Reading passage -
It’s Not China – Time To Learn The Lesson of August 15, 1971

ChinaHarley Schlanger – With legitimate warning signs that a “significant correction”, or even a global financial collapse is imminent, the usual gaggle of idiots pontificating in mainstream media venues are madly pointing fingers at President Trump. He is wrong, some proclaim, for focusing on the Federal Reserve and interest rates, while others point to launching a trade war against China as the cause of the present deepening crisis.

They blather on about the danger of “inverted yields” on bond markets, while they argue about whether the U.S. or China is “winning” the trade war, putting forward a blizzard of talking points which are minimally confusing, and ultimately designed to convince listeners that there is no alternative but to “batten down the hatches,” and “stay the course.”

These pundits, and the politicians who cite them for their own opportunistic purposes, should rather take a moment, before they run their mouths, to study the real history of the last five decades, familiarizing themselves with the works of the preeminent economist of that period, Lyndon LaRouche.

The starting point for that study should be an event which occurred 48 years ago today — August 15, 1971 — when Richard Nixon broke with the Bretton Woods financial system of President Franklin Roosevelt, by taking the dollar off a gold-reserve basis, thereby ending the fixed exchange rate system which had been largely responsible for the extraordinary post-World War II economic expansion.

Nixon’s action, taken under pressure, from London, against the dollar, and under the advice of London-Wall Street operatives such as Arthur Burns, Paul Volcker, George Shultz and Henry Kissinger, ushered in the era of the speculator-friendly floating exchange rate system which continues today.

LaRouche, who had forecast that such an action was coming, warned that Nixon’s decision would lead to the deindustrialization of the advanced sector, demands for brutal austerity, which would require fascist enforcement to be realized, and genocidal depopulation of the developing sector, under the direction of the International Monetary Fund and the central banks, which rejected any notion of sovereign control over national economies by governments.

Time has proven that LaRouche was right. The series of economic shocks in the 1970s, ’80s and ’90s, the bubbles which ballooned and then popped in 2000-01 and in 2008, were the direct result of the neoliberal monetarist policy imposed following Nixon’s decree. The seeds for the collapse today were likewise planted following Nixon’s folly, as the same swindling bankers who created the speculative bubble economies of the last 50 years, were allowed to continue their radical monetarist practices after the 2008 crash, with increasingly disastrous results.

Data to examine -
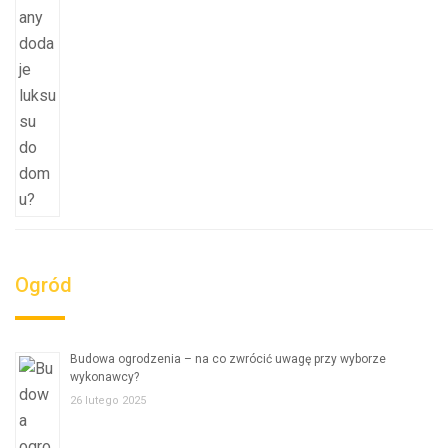
Ogród
Budowa ogrodzenia – na co zwrócić uwagę przy wyborze
wykonawcy?
26 lutego 2025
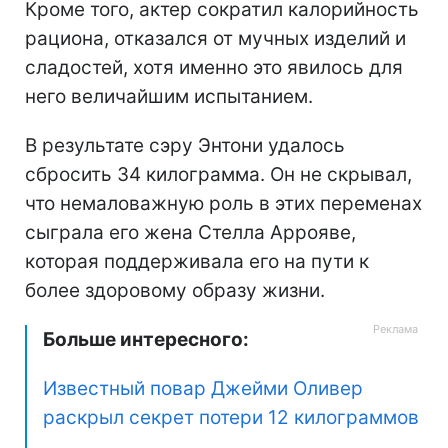
Кроме того, актер сократил калорийность
рациона, отказался от мучных изделий и
сладостей, хотя именно это явилось для
него величайшим испытанием.
В результате сэру Энтони удалось
сбросить 34 килограмма. Он не скрывал,
что немаловажную роль в этих переменах
сыграла его жена Стелла Аррояве,
которая поддерживала его на пути к
более здоровому образу жизни.
Больше интересного:
Известный повар Джейми Оливер
раскрыл секрет потери 12 килограммов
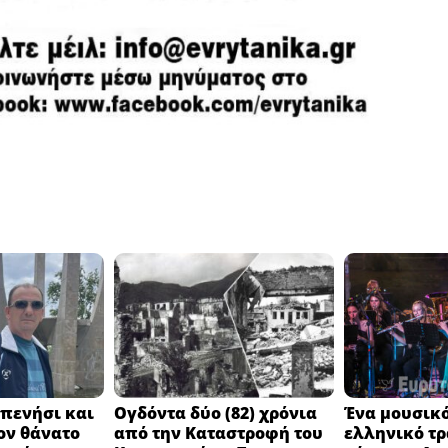
πενήσι και
Ογδόντα δύο (82) χρόνια
Ένα μουσικό
ον θάνατο
από την Καταστροφή του
ελληνικό τ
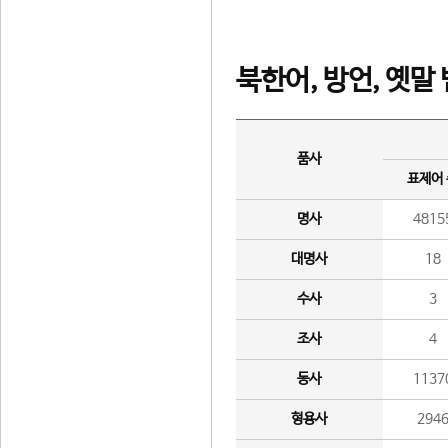
북한어, 방언, 옛말
품사
표제어
명사
4815
대명사
18
수사
3
조사
4
동사
1137
형용사
294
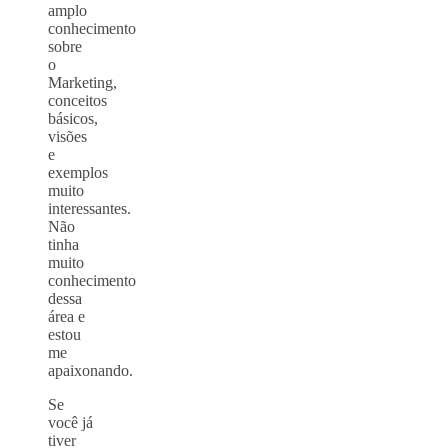
amplo
conhecimento
sobre
o
Marketing,
conceitos
básicos,
visões
e
exemplos
muito
interessantes.
Não
tinha
muito
conhecimento
dessa
área e
estou
me
apaixonando.
Se
você já
tiver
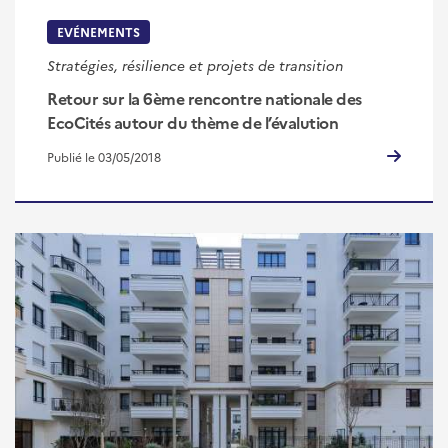
EVÉNEMENTS
Stratégies, résilience et projets de transition
Retour sur la 6ème rencontre nationale des
EcoCités autour du thème de l’évalution
Publié le 03/05/2018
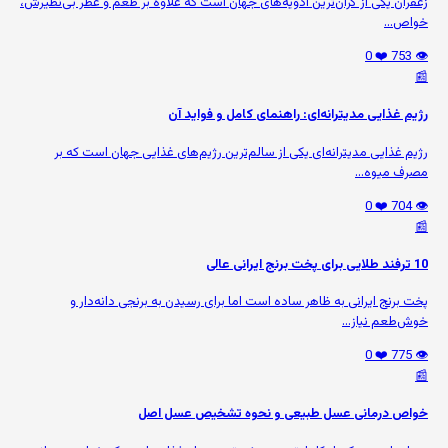
زعفران یکی از گران‌ترین ادویه‌های جهان است که علاوه بر طعم و عطر بی‌نظیرش،
خواص...
❤️ 0
👁️ 753
📰
رژیم غذایی مدیترانه‌ای: راهنمای کامل و فواید آن
رژیم غذایی مدیترانه‌ای یکی از سالم‌ترین رژیم‌های غذایی جهان است که بر
مصرف میوه‌...
❤️ 0
👁️ 704
📰
10 ترفند طلایی برای پخت برنج ایرانی عالی
پخت برنج ایرانی به ظاهر ساده است اما برای رسیدن به برنجی دانه‌دار و
خوش‌طعم نیاز...
❤️ 0
👁️ 775
📰
خواص درمانی عسل طبیعی و نحوه تشخیص عسل اصل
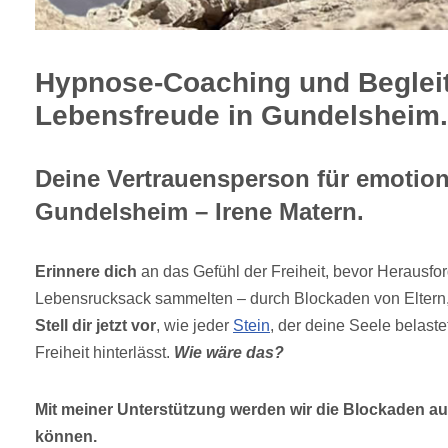
Hypnose-Coaching und Begleit
Lebensfreude in Gundelsheim.
Deine Vertrauensperson für emotiona
Gundelsheim – Irene Matern.
Erinnere dich
an das Gefühl der Freiheit, bevor Herausfo
Lebensrucksack sammelten – durch Blockaden von Eltern
Stell dir jetzt vor
, wie jeder
Stein
, der deine Seele belaste
Freiheit hinterlässt.
Wie wäre das?
Mit meiner Unterstützung werden wir die Blockaden auf
können.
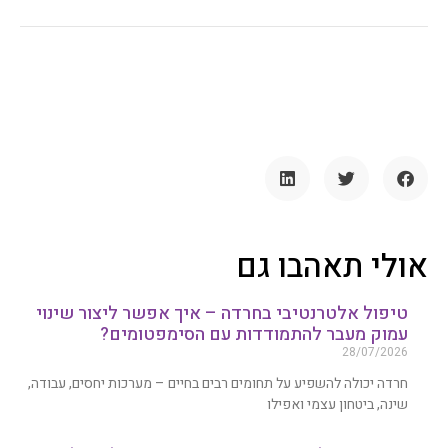
אולי תאהבו גם
טיפול אלטרנטיבי בחרדה – איך אפשר ליצור שינוי
עמוק מעבר להתמודדות עם הסימפטומים?
28/07/2026
חרדה יכולה להשפיע על תחומים רבים בחיים – מערכות יחסים, עבודה,
שינה, ביטחון עצמי ואפילו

Action item - Revise the commentary on August 15, 1971 from "They blather on" up to and including "period, Lyndon LaRouche.", substituting "flurry" for "blizzard".

Reply to the task -
They blather on about the danger of “inverted yields” on bond markets, while they argue about whether the U.S. or China is “winning” the trade war, putting forward a flurry of talking points which are minimally confusing, and ultimately designed to convince listeners that there is no alternative but to “batten down the hatches,” and “stay the course.”

These pundits, and the politicians who cite them for their own opportunistic purposes, should rather take a moment, before they run their mouths, to study the real history of the last five decades, familiarizing themselves with the works of the preeminent economist of that period, Lyndon LaRouche.